Note, MST $\in$ NP: Given $G$ and $T$. Run DFS to check $T$ is a tree in $O(n)$ time. Then, run Kruskal’s or Prim’s algorithm to get a MST $T'$ and check that $w(T) = w(T')$.

NP stands for non-deterministic polynomial time these are problems that can be solved in poly-time on a non-deterministic machine. (Such machines are allowed to “guess” at each step, you can view it as an automata and we’re simply asking if there exists a path to the accepting state.)

To summarize the status, we’ve shown:

• P contains:    MST
• NP contains: MST, Knapsack, SAT, K-Coloring, TSP

According to the definition of NP and P at the beginning of the lecture, it is easy to see that P $\subset$ NP. What will happen if P = NP?

• P = NP: If we can verify solutions efficiently, then we can construct solutions efficiently. In other words, verifying a proof is not harder than constructing a proof.
• P $\neq$ NP: There are some search problem cannot be solved in poly time.  These problems are NP-Complete problems, they are the hardest problems in NP in the sense that they are the most difficult search problems to solve.

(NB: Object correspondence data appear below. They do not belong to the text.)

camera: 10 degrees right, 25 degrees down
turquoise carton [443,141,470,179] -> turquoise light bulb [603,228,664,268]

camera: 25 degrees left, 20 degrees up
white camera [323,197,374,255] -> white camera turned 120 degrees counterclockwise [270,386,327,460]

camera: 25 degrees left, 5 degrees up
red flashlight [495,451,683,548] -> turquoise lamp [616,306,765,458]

If P $\neq$ NP, then there is no polynomial time algorithm for some problems in NP, these are the “hardest” problems in the class NP and hence are called NP-complete problems.  The problems Knapsack-search, SAT, k-Colorings, TSP are all NP-complete, and there a ton of other NP-complete problems. If we can solve one of these NP-Complete problems efficiently, then we can solve all of the rest efficiently.

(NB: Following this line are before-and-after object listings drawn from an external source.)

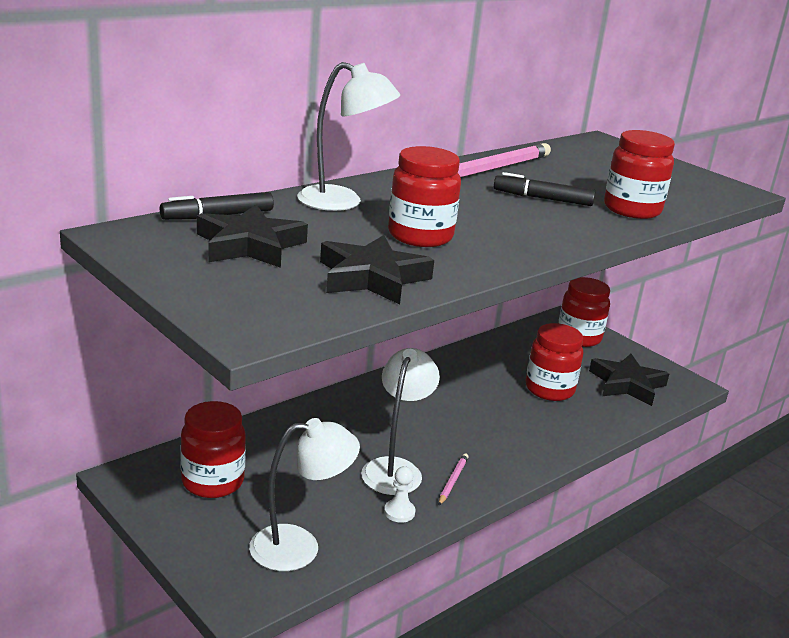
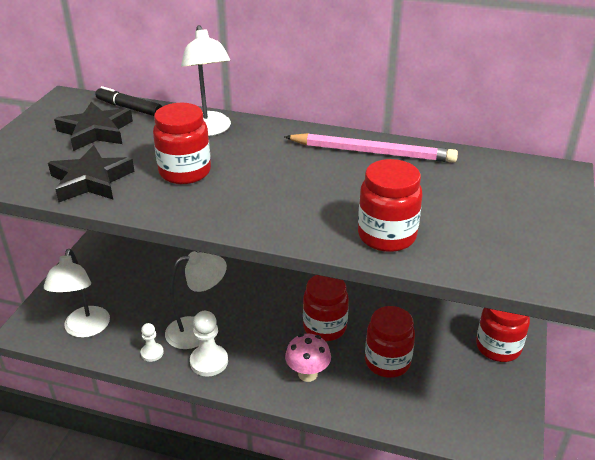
camera: 60 degrees right, 10 degrees up
red jar [180,401,246,498] -> red jar moved to [303,275,349,341]
white lamp [249,418,360,571] -> white lamp turned 45 degrees clockwise [44,249,110,338]
pink pencil [439,453,468,505] -> white pawn [190,311,228,377]
black marker [494,172,595,206] -> none
black star [589,354,669,406] -> none
none -> pink mushroom [285,334,331,382]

To show SAT is NP-Complete, we need to prove:

1. SAT $\in$ NP (shown above)
2. For every problem A $\in$ NP, there is a reduction from A to SAT (A $\rightarrow$ SAT): Given a poly-time algorithm for SAT we can use it to get a poly-time algorithm for every problem A $\in$NP.  Thus, SAT is at least as hard as every other problem in NP.

Here we formally the notion of a reduction alluded to in the second part.

#### Definition: Reduction:

Consider a pair of problems A and B, e.g., A = MST, B = SAT or A = 2SAT, B = SCC. $A \rightarrow B$ (or $A \leq B$) means A reduces to B:
If we can solve B in poly-time then we can use that algorithm for B as a black-box to solve A in poly-time. Take input I from A:

1. define input f(I) for B
2. run black-box algorithm for B on f(I)
3. Given solution S for f(I) produce solution h(S) and given No for f(I) then output No for I.

Thus to reduce A to B, we need:

1. define f and h
2. prove that if S is a solution for f(I) then h(s) is a solution for I
3. prove that if there is no solution for f(I) then there is no solution for I

#### To prove NP-completeness:

Now we can use reductions to show the second part of the proof of NP-completeness for SAT.  That is, for any problem A in NP, we need to find a reduction from A to SAT.

Suppose we know SAT is NP-Complete somehow, which gives us for every problem A in NP, we have A $\rightarrow$ SAT.

And now we want to show Colorings is NP-Complete. Since we already know Colorings is NP, the remaining thing is to show for every problem A in NP, we have A $\rightarrow$ Colorings.  If we can show SAT $\rightarrow$ Colorings, then we have A $\rightarrow$ SAT $\rightarrow$ Colorings, and hence A $\rightarrow$ Colorings.

In general, if we want to prove a problem such as Colorings is NP-Complete, we need to show:

1. Colorings $\in$ NP
2. Find a known NP-Complete problem B and show that B $\rightarrow$ Colorings.